Connected devices are proliferating at a rapid rate, and this growth means that we’re only just beginning to scratch beneath the surface with potential use cases for Internet of Things (IoT) technology. IoT has quickly moved beyond basic internet-connected gadgets and wearables to more sophisticated interactive features like voice processing, which in turn has led to a significant rise in voice-activated devices such as smart speakers.
32 percent of surveyed consumers reported owning a smart speaker in August 2018, compared with 28 percent in January of earlier that year, according to new research by Adobe Analytics. The adoption rate of voice assistant technology has overtaken even that of smartphones and tablets – in fact, some predict that as many as 225 million smart speakers will be in homes worldwide by 2020. But at what risk?
Smart Speakers are Booming
As we watch this smart speaker base continue to grow, we have to consider the potential security ramifications these devices bring into people’s homes. One such lesser-known threat we can expect to see is skill squatting, and it is likely to develop into a legitimate cybersecurity problem.
Voice assistant-powered devices rely on ‘skills,’ or combinations of verbal commands that instruct the assistant to perform a task. When a user gives a verbal command through a phrase or statement, the device registers the command and determines which skill the user would like to activate. From turning on the lights in your living room to adding an item to your grocery list – or even buying those groceries – for every command you give, there’s a skill attached to that task.
Every smart assistant has the ability to get even smarter with small software applets that allow it to run processes automatically. These applets will look for a statement and then act upon it by running a number of linked skills; for example, while standing in the kitchen, you can instruct your smart speaker to ‘play some dinner music,’ which locates the music and then activates the closest speaker.
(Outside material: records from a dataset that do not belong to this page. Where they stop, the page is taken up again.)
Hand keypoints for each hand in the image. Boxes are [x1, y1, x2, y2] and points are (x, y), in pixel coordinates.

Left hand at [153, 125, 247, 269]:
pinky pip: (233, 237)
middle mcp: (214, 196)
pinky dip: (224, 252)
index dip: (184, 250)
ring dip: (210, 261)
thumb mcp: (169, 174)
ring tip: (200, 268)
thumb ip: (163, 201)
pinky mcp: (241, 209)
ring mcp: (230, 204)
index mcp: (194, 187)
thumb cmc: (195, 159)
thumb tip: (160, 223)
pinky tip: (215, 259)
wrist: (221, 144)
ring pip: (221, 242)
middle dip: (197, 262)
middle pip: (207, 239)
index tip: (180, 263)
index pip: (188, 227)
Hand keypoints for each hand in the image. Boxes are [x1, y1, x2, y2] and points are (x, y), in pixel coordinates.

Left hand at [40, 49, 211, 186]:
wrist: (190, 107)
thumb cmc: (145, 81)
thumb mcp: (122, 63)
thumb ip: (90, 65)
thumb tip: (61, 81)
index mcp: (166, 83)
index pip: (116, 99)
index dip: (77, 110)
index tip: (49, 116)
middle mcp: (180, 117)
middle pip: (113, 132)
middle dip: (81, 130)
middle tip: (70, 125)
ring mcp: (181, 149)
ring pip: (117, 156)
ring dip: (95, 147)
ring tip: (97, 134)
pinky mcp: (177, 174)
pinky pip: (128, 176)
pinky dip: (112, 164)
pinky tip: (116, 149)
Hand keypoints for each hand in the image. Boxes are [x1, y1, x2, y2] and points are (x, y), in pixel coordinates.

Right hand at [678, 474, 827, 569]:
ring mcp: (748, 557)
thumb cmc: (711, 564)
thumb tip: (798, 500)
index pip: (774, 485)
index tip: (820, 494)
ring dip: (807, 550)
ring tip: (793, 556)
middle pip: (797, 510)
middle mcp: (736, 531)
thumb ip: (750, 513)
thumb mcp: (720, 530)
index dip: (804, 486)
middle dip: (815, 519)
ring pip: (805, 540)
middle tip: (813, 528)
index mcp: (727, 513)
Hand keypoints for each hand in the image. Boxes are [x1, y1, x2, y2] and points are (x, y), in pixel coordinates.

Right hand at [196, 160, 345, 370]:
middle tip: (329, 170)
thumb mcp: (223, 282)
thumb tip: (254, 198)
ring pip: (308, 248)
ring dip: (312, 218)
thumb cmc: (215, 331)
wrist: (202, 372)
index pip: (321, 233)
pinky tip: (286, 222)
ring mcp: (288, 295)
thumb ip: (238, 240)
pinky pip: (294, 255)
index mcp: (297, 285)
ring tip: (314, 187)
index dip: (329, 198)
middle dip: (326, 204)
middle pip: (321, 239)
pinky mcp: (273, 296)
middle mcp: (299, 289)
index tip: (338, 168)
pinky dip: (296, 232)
But in order to execute the command, the device has to accurately interpret the user’s words before connecting the command with the specific skill the user would like to activate.
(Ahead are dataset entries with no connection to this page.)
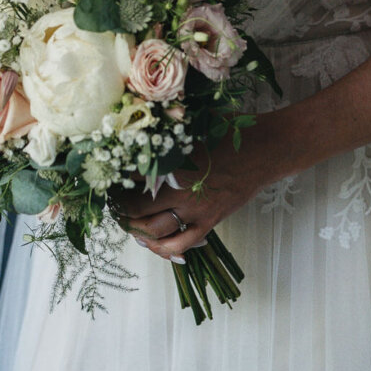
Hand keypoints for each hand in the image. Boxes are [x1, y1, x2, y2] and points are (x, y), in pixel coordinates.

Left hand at [112, 130, 266, 262]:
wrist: (264, 149)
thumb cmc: (230, 130)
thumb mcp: (196, 122)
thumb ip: (169, 127)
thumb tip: (142, 121)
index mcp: (173, 161)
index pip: (130, 175)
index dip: (114, 178)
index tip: (106, 176)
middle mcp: (180, 189)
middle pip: (136, 209)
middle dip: (120, 210)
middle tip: (112, 205)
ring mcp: (195, 209)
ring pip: (154, 231)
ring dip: (137, 231)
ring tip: (129, 224)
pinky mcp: (209, 222)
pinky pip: (180, 245)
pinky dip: (164, 249)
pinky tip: (155, 244)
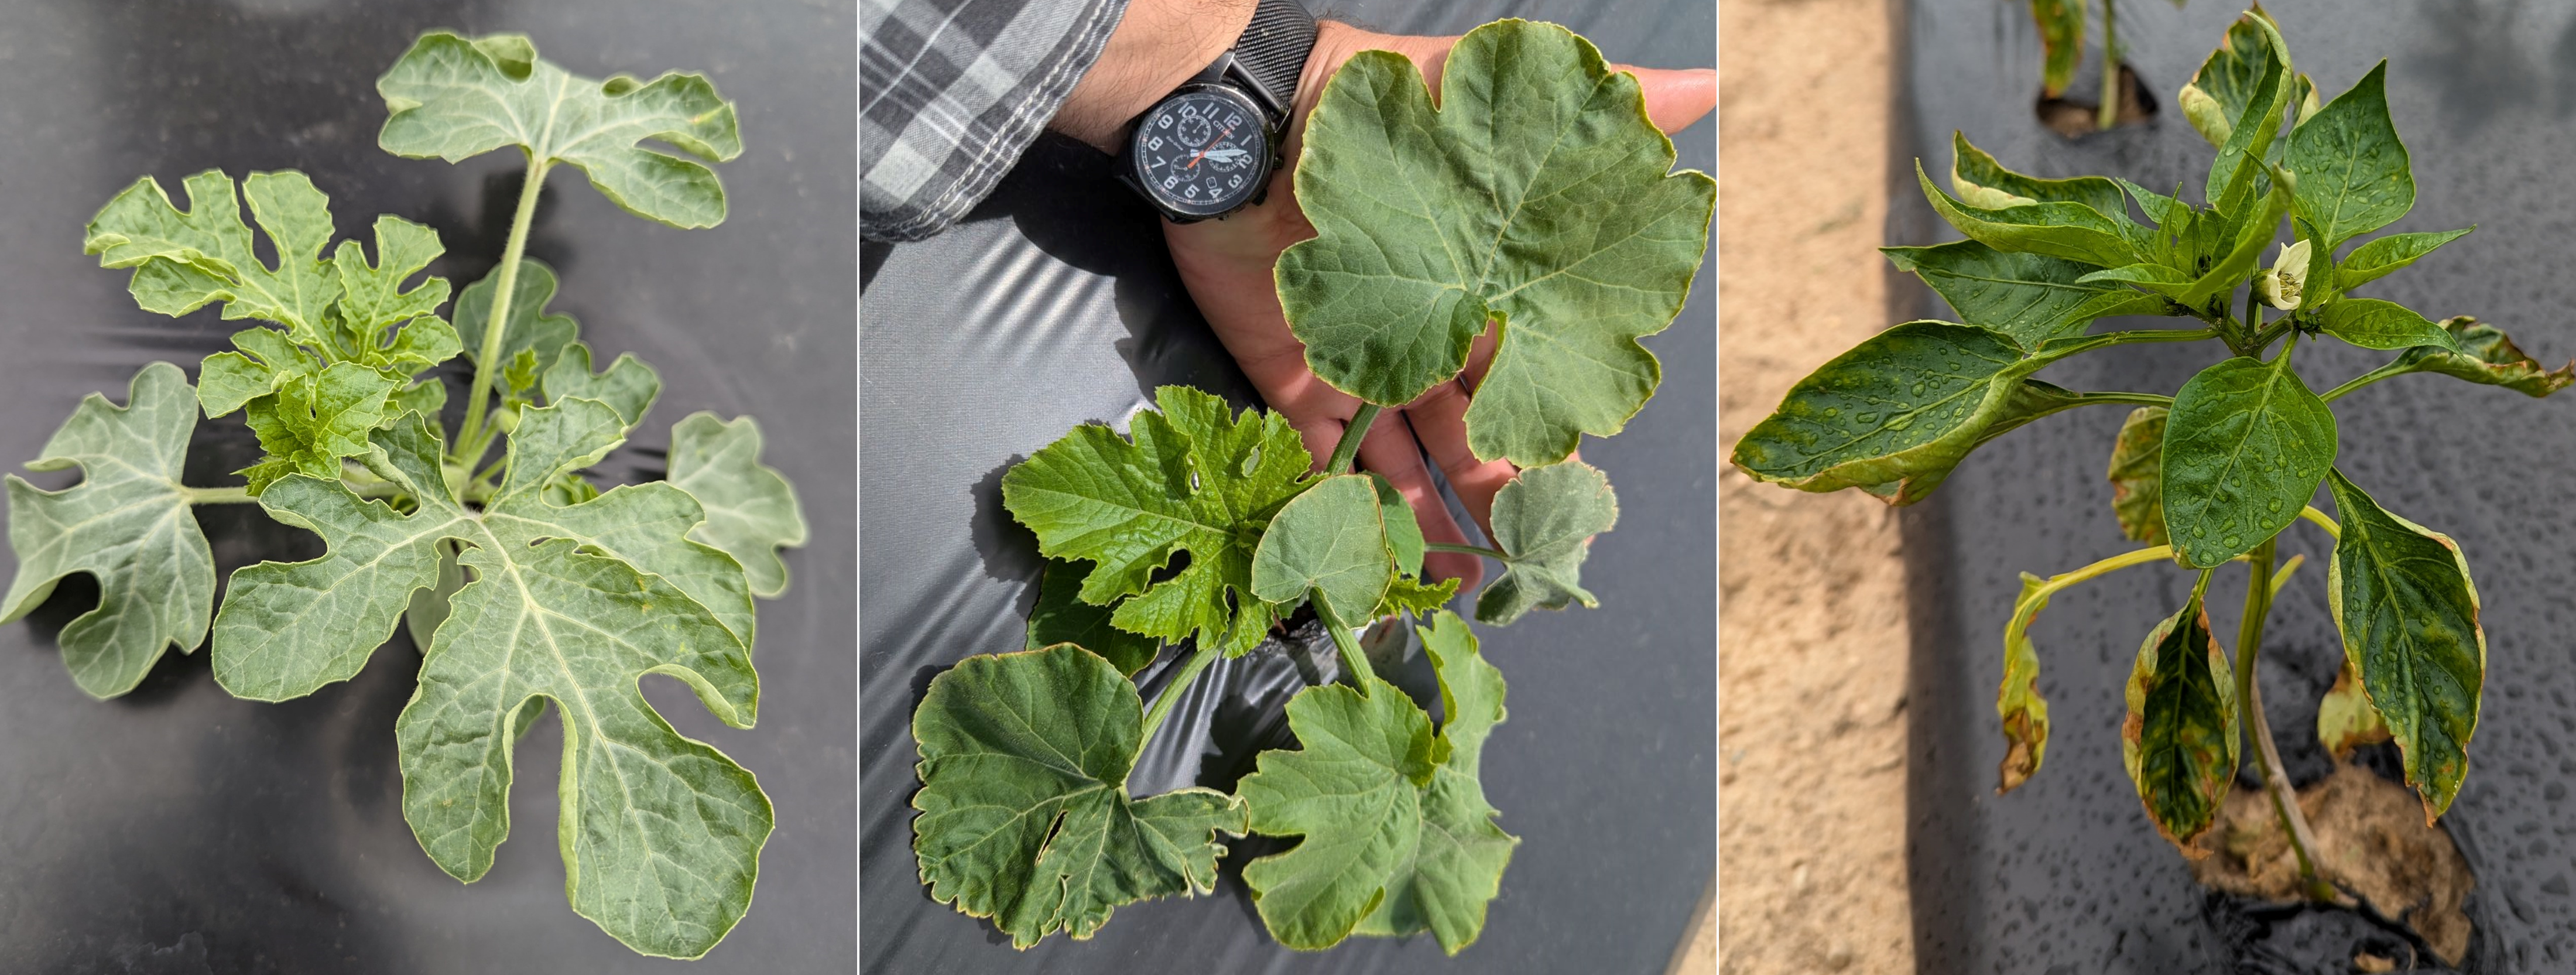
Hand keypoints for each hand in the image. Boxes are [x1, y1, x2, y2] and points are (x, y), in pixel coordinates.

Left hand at [1161, 24, 1716, 590]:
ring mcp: (1364, 360)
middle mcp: (1430, 331)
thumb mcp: (1484, 107)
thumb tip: (1701, 81)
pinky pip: (1331, 457)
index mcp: (1483, 285)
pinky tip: (1388, 558)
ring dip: (1440, 517)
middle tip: (1533, 561)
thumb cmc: (1367, 112)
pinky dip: (1356, 507)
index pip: (1536, 371)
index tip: (1582, 495)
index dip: (1559, 432)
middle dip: (1506, 493)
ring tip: (1475, 582)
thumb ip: (1589, 111)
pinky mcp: (1295, 378)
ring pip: (1413, 456)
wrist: (1239, 132)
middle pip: (1478, 427)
This past September, Amazon reported that developers had built and launched more than 50,000 Alexa skills with over 3,500 brands contributing to this library. It’s likely that even more skills and developers have begun using toolkits to make new skills in the four months that have already passed since this report.
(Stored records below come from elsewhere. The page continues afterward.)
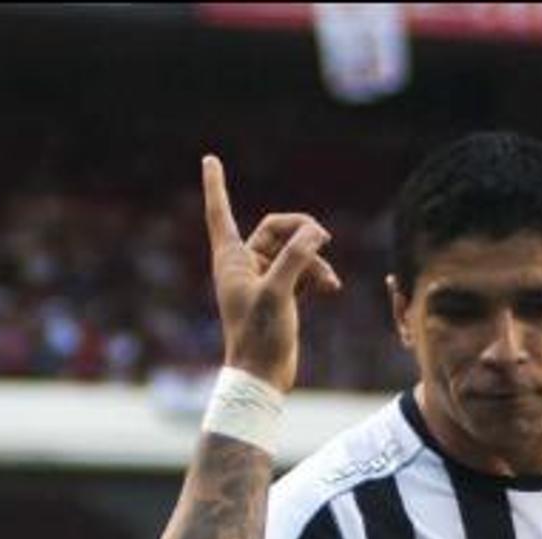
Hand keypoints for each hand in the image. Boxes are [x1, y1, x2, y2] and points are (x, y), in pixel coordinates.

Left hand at [203, 157, 339, 394]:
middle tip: (323, 239)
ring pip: (295, 252)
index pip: (220, 212)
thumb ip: (297, 258)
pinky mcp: (281, 296)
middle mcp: (245, 266)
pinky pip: (302, 272)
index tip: (209, 159)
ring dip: (315, 261)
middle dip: (302, 232)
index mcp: (231, 260)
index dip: (215, 185)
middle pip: (276, 229)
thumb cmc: (260, 337)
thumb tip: (315, 232)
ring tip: (330, 281)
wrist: (263, 377)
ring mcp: (264, 281)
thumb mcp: (278, 292)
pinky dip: (317, 276)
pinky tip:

There are no limitations in sight for voice processing technology, which is both exciting and unsettling. You might even consider this space to be a bit like the Wild West – there’s unfettered room for innovation, but with few safeguards or a solid user understanding of risks associated with this technology.
Did you Mean ‘Deer’ or ‘Dear’?
What happens when a smart speaker connects its user to the wrong skill? Usually just user frustration followed by aggressive repetition of the intended command. But, there can also be much more sinister conclusions.
Voice processing technology does not always interpret commands correctly. In the case of homophones or audibly unclear commands, mistakes are likely to be made. After testing 537,000 audio transcriptions of single-word speech samples against Amazon’s Alexa platform, a team of researchers at the University of Illinois at Urbana-Champaign (UIUC) found 27 predictable errors. Some of these were homophones – think ‘sale’ and ‘sail’ – but some had different phonetic structures, like ‘coal’ and ‘call’ or ‘dime’ and ‘time.’
All of this potential for error exposes users to the risk of activating skills they did not intend to – and therefore opens up a new avenue for cybercriminals to exploit. Bad actors can develop skills that prey on predictable errors in hopes of redirecting commands to malicious skills designed to do things like grant access to password information, a home network or even transmit recordings to a third party. This is known as skill squatting.
Take the ‘coal’ and ‘call’ example – a hacker might know that “call mom” is a common phrase spoken to a smart speaker. They can then develop a fraudulent skill that is triggered by someone speaking “coal mom,” an entirely different phrase that is unlikely to be given as a legitimate command, but which the smart speaker could easily confuse for an intended phrase, run the hacker’s malicious command and then link to and run the correct skill – all while the user is entirely unaware that this has happened.
Unfortunately for consumers, the UIUC research team was able to successfully squat 25 of the 27 predictable errors at least once – a 93 percent success rate.
Weaponized for Attacks
Although these attacks have not yet been found in the wild, the real-world repercussions are all too easy to imagine. We know from experience – and now research – that speech recognition systems make mistakes that could give cybercriminals access to a user’s home network. By activating a squatted skill, an unexpecting user could allow a malicious actor to extract information about their account, home network and even passwords before running the requested command. Because these devices typically operate quickly and without screens, the squatted skill would be activated so fast that the user would not notice. Like other attacks, cybercriminals can capitalize on human behavior and predictable errors to hijack intended commands and route users to malicious skills.
As of yet, there’s not a large attack of this nature on the scale or magnitude of WannaCry or Meltdown/Spectre to point to as a warning, but as with all new innovations, there will be breakdowns in speech/voice processing technology. Both cybersecurity professionals and consumers need to get serious about how to secure these devices. Just think about the nearly 50 percent of Americans who now own smart speakers – that’s a lot of vulnerable users for cybercriminals to target.